QUOTED TEXT:
▼

The Ideal Gas Law

Outline

• Ideal Gas Behavior
  • Looking at the pieces: Pressure, Temperature, and Volume
  • The Ideal Gas Law
  • Applications
• Practice with Concepts
• Discussion Questions
• Optional Website Reading

Ideal Gas Behavior

Looking at the pieces: Pressure, Temperature, and Volume

First model: think about gases as collections of very small, very energetic billiard balls. They are constantly in motion. If you heat them up, they move more quickly. They bang against the sides of their container, and if the container has an opening, they fly out. If you mix two different gases, they will operate independently of each other, but combine their total effect on the universe of their container.

The three physical characteristics of a gas are volume, amount (measured usually in number of particles), and temperature. These characteristics are interrelated. If you change one, the others will change to compensate. Keep in mind:

Volume is measured in cubic length units or in volume units. One liter = 10³cm³. The number of molecules involved can be determined from the number of moles involved, which in turn is related to the mass of the gas involved. If you know the mass, you know the number of molecules.

▲

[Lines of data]
▼

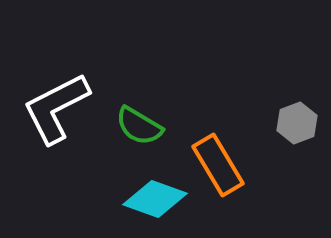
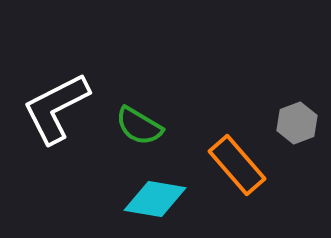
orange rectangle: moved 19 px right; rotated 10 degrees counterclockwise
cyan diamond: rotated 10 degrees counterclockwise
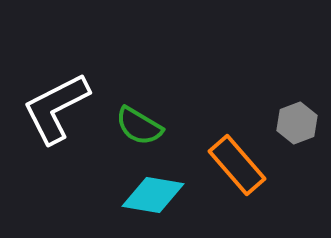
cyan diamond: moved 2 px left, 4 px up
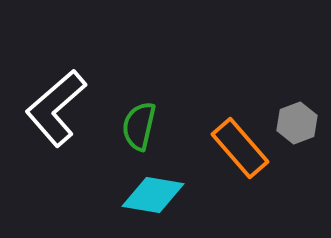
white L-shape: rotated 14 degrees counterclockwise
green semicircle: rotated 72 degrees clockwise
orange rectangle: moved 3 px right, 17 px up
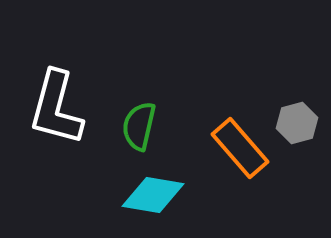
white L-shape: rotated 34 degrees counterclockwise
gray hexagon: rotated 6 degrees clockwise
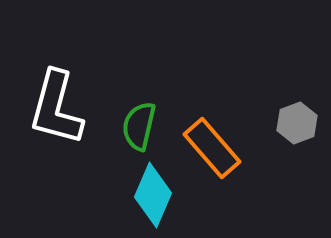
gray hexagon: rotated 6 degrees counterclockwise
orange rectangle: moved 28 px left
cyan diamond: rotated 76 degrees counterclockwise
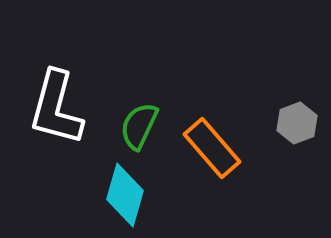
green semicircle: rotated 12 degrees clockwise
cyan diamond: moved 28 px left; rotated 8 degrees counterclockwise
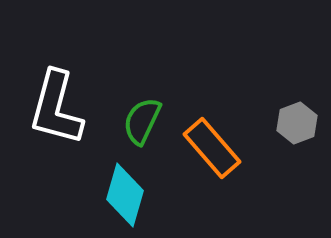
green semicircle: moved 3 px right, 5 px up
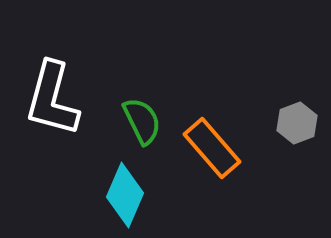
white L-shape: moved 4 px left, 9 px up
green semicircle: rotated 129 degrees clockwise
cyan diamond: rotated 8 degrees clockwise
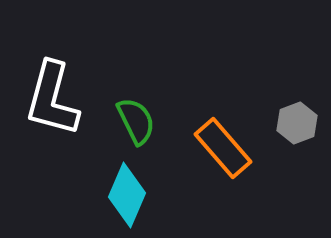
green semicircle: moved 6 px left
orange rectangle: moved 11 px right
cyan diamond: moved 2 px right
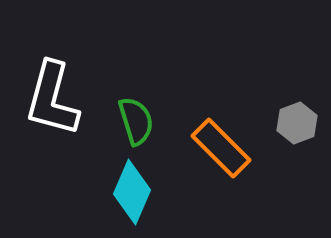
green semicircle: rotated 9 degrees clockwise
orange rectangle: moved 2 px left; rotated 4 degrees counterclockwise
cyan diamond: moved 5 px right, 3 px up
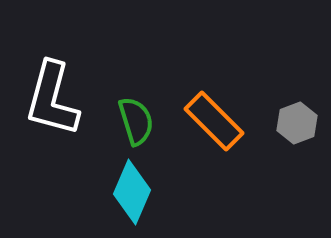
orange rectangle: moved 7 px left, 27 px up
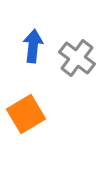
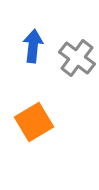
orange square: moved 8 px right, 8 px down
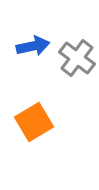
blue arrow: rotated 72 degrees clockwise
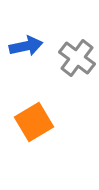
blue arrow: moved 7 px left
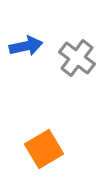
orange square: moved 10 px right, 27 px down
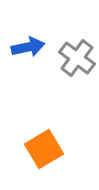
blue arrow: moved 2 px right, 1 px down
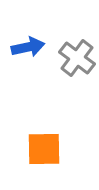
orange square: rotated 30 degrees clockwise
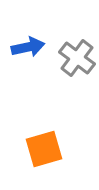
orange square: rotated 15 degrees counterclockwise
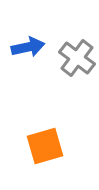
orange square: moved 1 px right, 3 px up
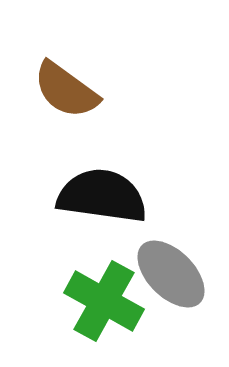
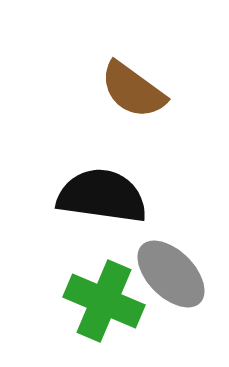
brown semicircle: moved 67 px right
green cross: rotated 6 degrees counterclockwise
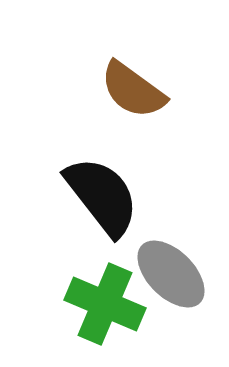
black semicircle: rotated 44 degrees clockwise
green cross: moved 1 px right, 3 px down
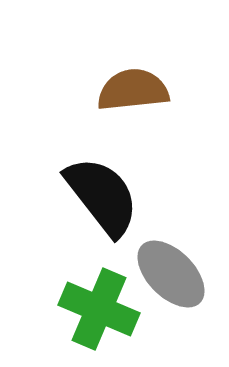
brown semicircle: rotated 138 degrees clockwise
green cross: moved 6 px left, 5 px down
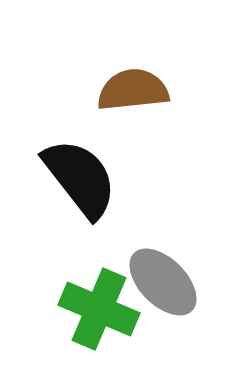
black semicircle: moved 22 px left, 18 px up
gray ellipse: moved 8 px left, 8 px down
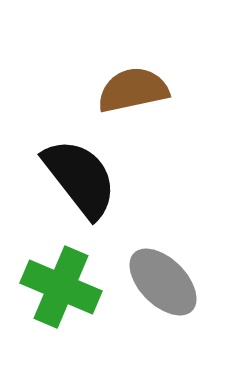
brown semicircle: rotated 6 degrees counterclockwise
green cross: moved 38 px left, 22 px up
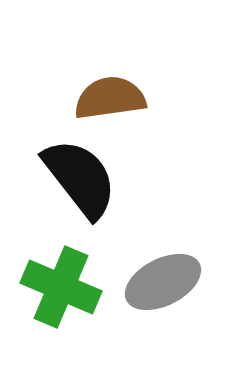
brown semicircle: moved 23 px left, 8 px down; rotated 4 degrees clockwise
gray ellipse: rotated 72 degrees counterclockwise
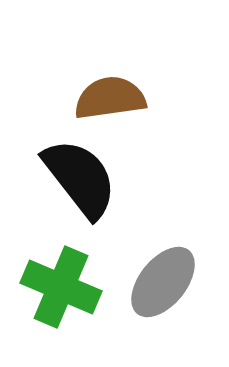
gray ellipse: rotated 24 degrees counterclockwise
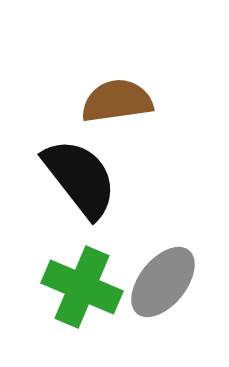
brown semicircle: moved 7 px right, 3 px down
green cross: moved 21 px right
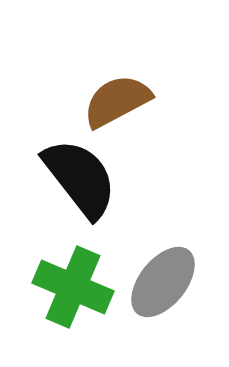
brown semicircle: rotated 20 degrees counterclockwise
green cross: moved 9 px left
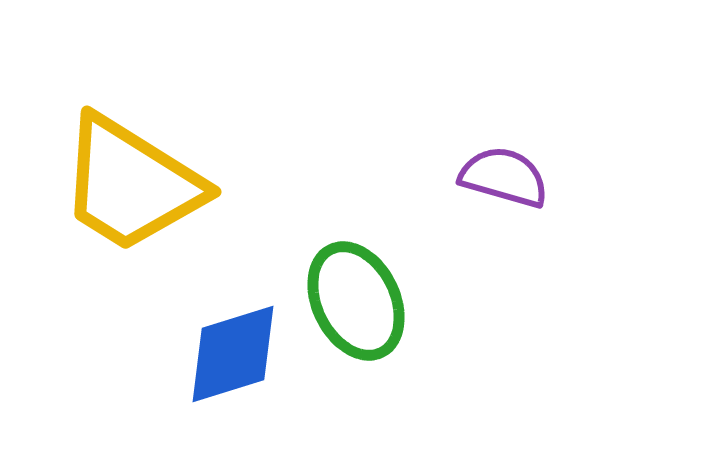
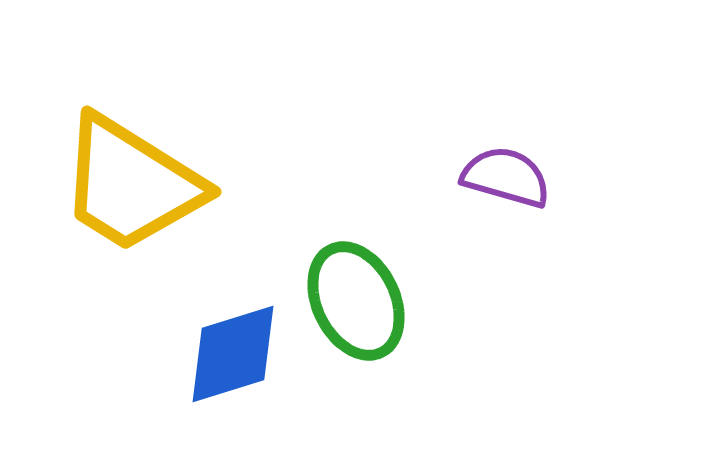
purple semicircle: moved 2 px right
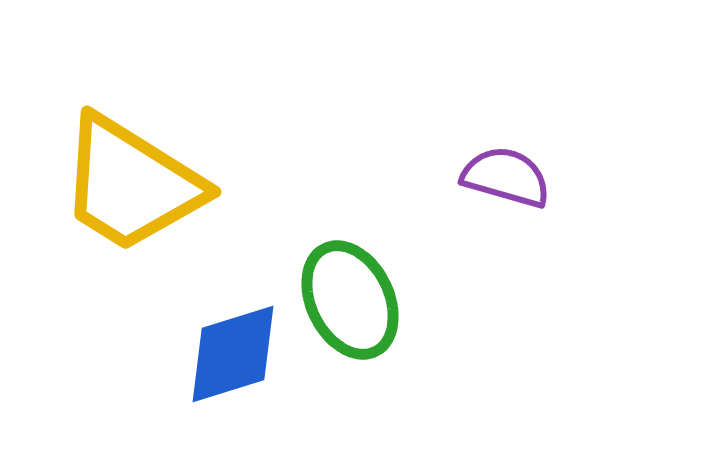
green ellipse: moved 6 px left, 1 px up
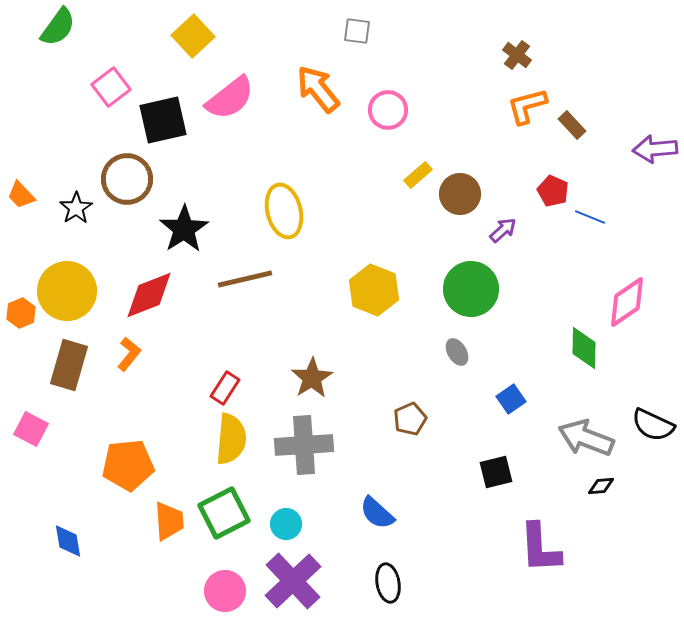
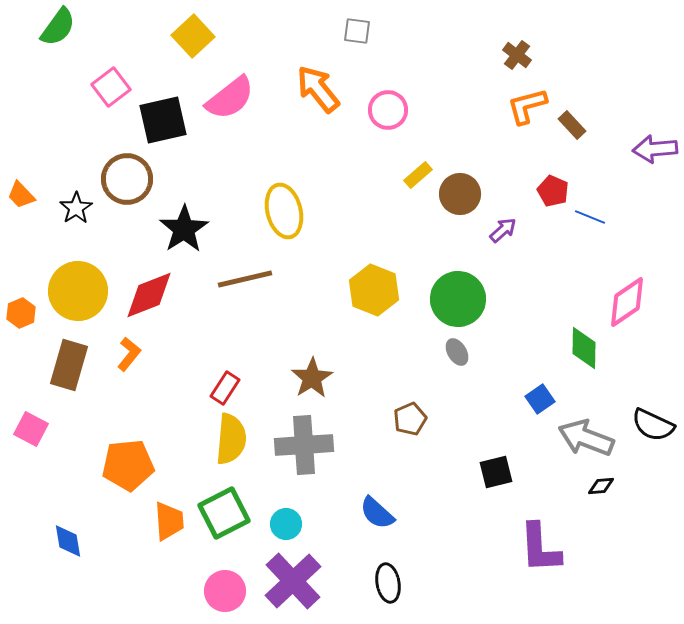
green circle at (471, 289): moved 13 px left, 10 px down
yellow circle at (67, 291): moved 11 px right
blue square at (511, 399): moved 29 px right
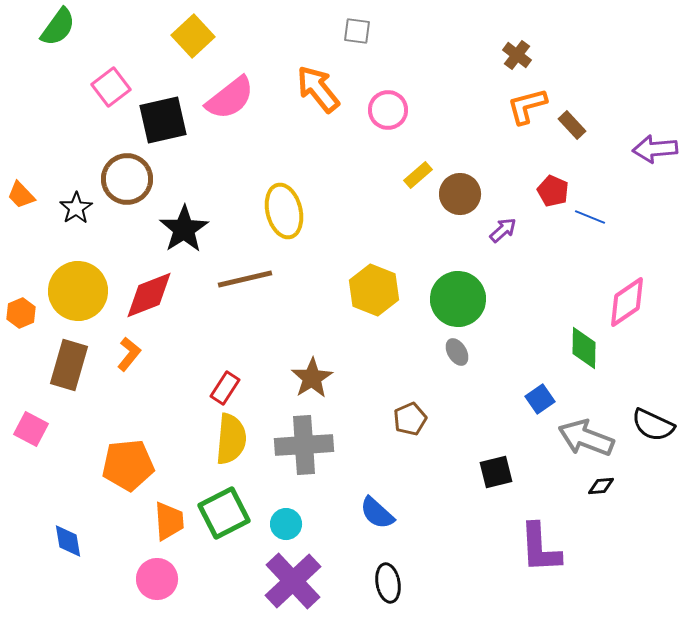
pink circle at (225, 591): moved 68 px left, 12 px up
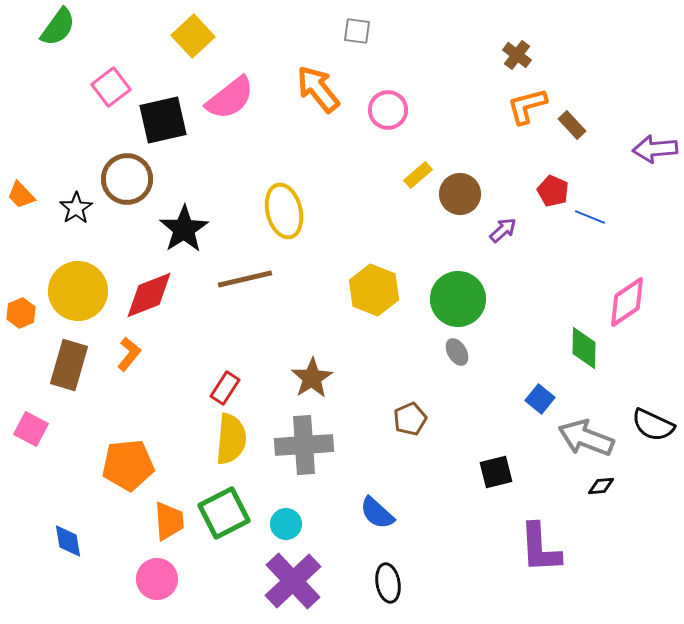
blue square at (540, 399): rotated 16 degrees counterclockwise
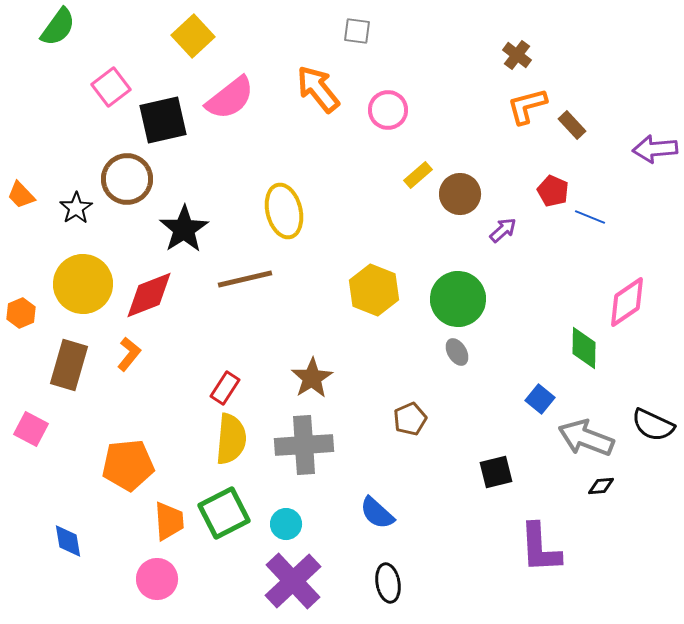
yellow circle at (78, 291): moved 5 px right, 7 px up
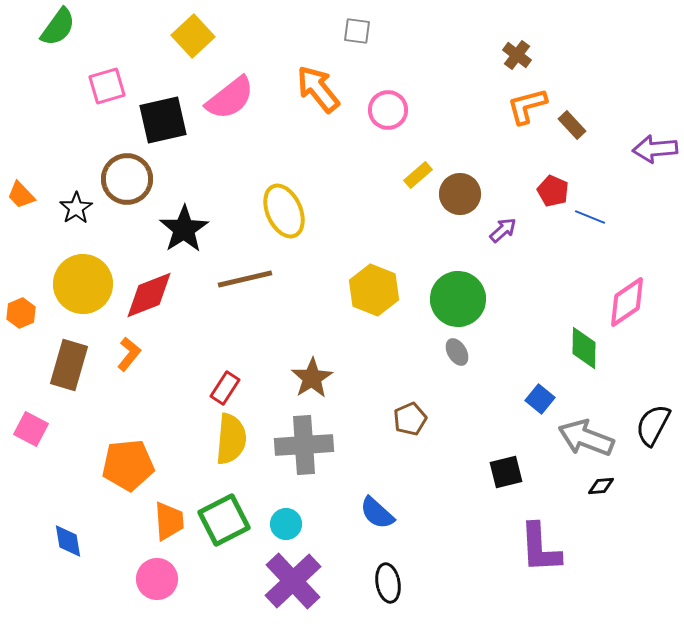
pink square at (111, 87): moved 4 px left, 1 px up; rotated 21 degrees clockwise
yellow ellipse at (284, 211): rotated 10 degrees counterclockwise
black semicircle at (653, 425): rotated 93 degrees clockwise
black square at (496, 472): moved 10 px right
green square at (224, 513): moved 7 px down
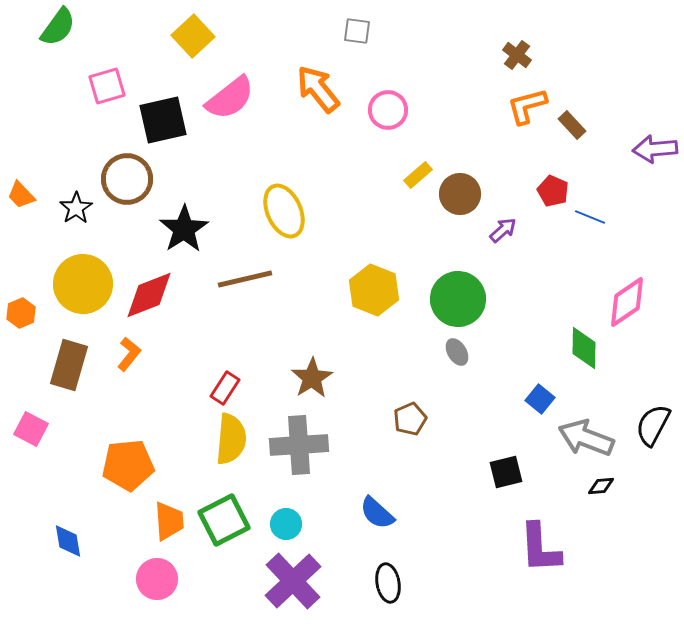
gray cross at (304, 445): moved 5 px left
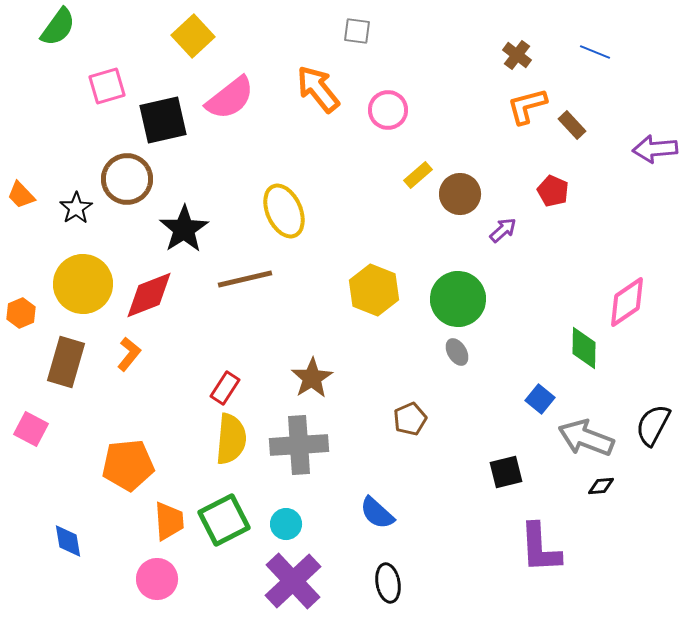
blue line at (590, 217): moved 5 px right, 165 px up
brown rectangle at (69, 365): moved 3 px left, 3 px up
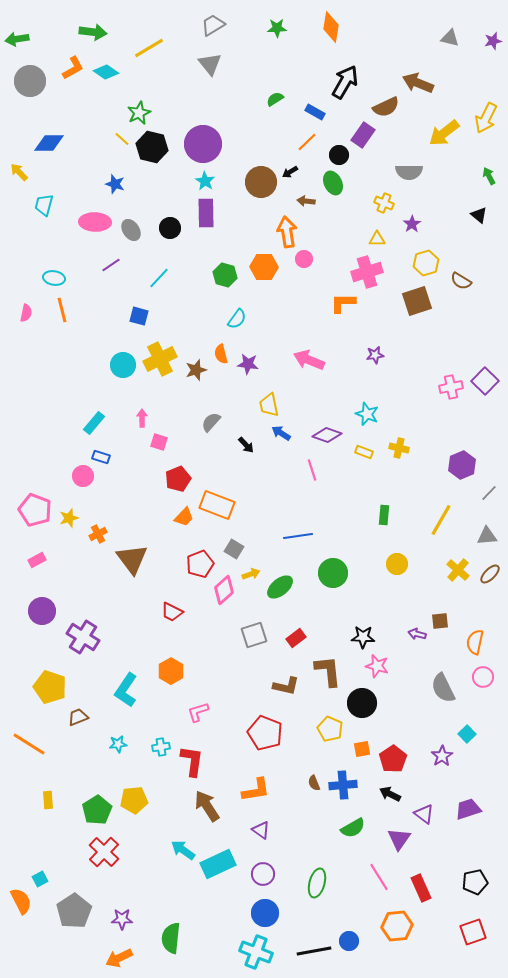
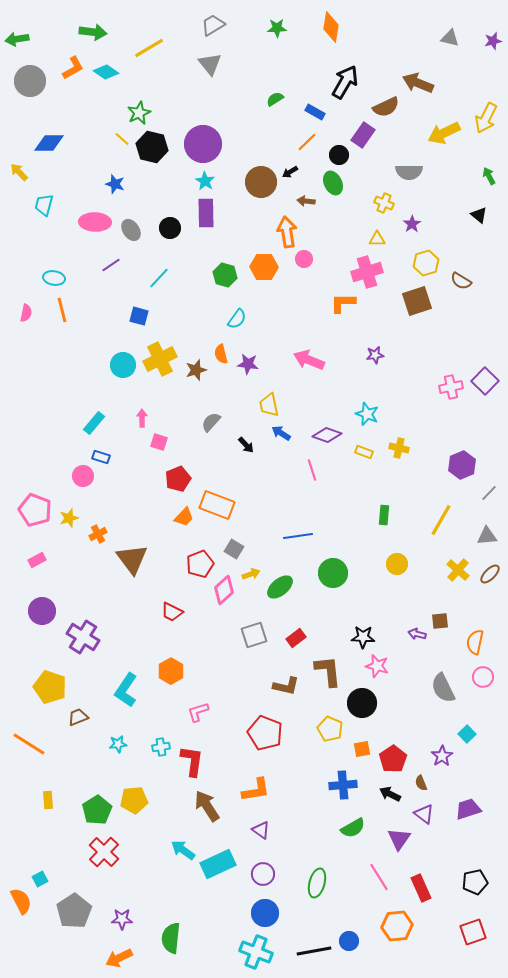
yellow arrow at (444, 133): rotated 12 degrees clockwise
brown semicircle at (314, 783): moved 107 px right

▲

CHALLENGE:
From the ideal gas law page, copy out word for word the passage between "Volume is measured" and "number of molecules.", inclusive.

OUTPUT BELOW:
Volume is measured in cubic length units or in volume units. One liter = 10³cm³. The number of molecules involved can be determined from the number of moles involved, which in turn is related to the mass of the gas involved. If you know the mass, you know the number of molecules.